— YOUR TASK —
Everything in the listing should be transcribed exactly, apart from the pictures.

— DATA EXTRACT —
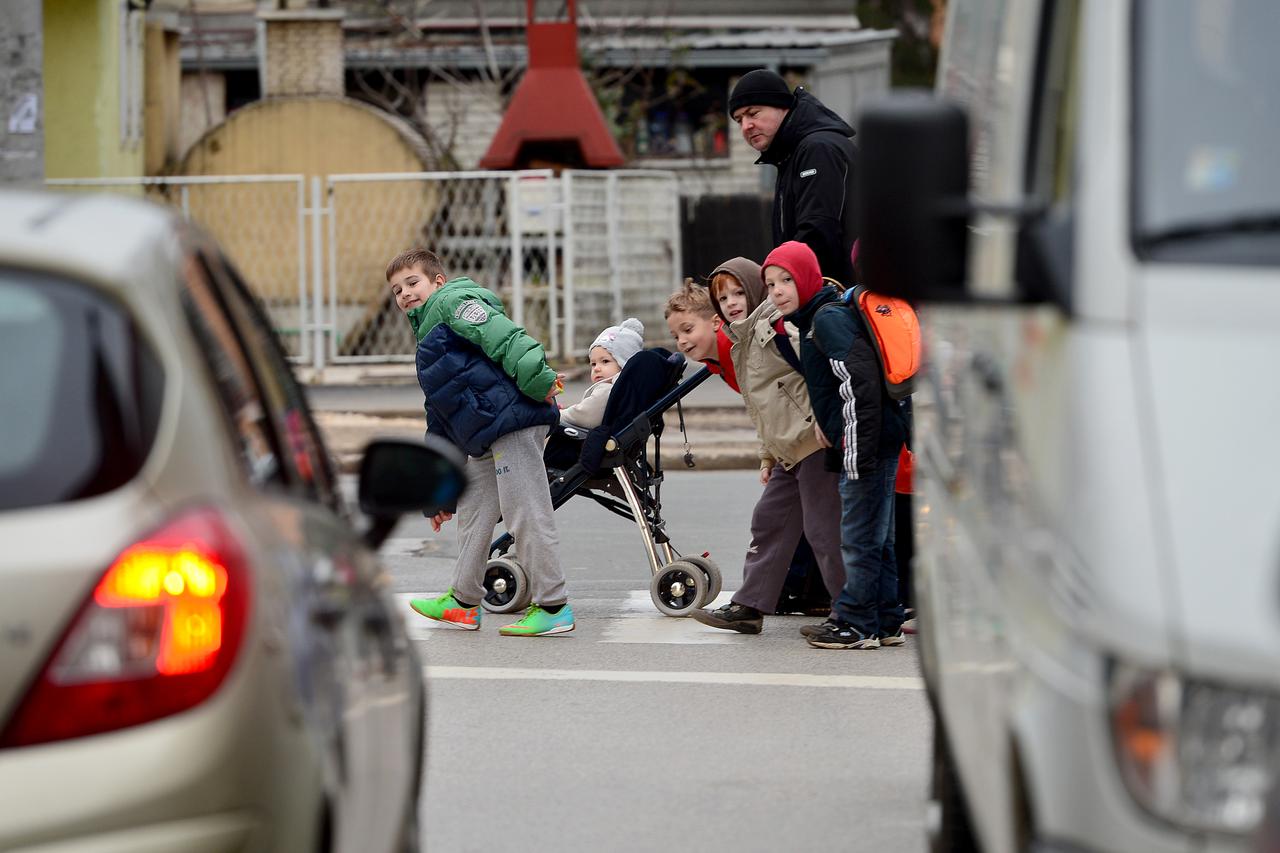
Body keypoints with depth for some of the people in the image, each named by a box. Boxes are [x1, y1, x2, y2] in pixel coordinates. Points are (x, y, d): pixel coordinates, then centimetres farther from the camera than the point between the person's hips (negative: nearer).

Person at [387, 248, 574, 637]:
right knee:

— FINISHED TASK —
Body keypoints with depth for some of the people in the image, each named by a box. Boxes are [x1, y1, x2, y2] in pixel coordinates. Points are (x, y, d): pixel coordinates, then centimetres farther from the camera than the point between the person's hips (negative: nearer).

Person at [387, 248, 574, 637]:
right knee:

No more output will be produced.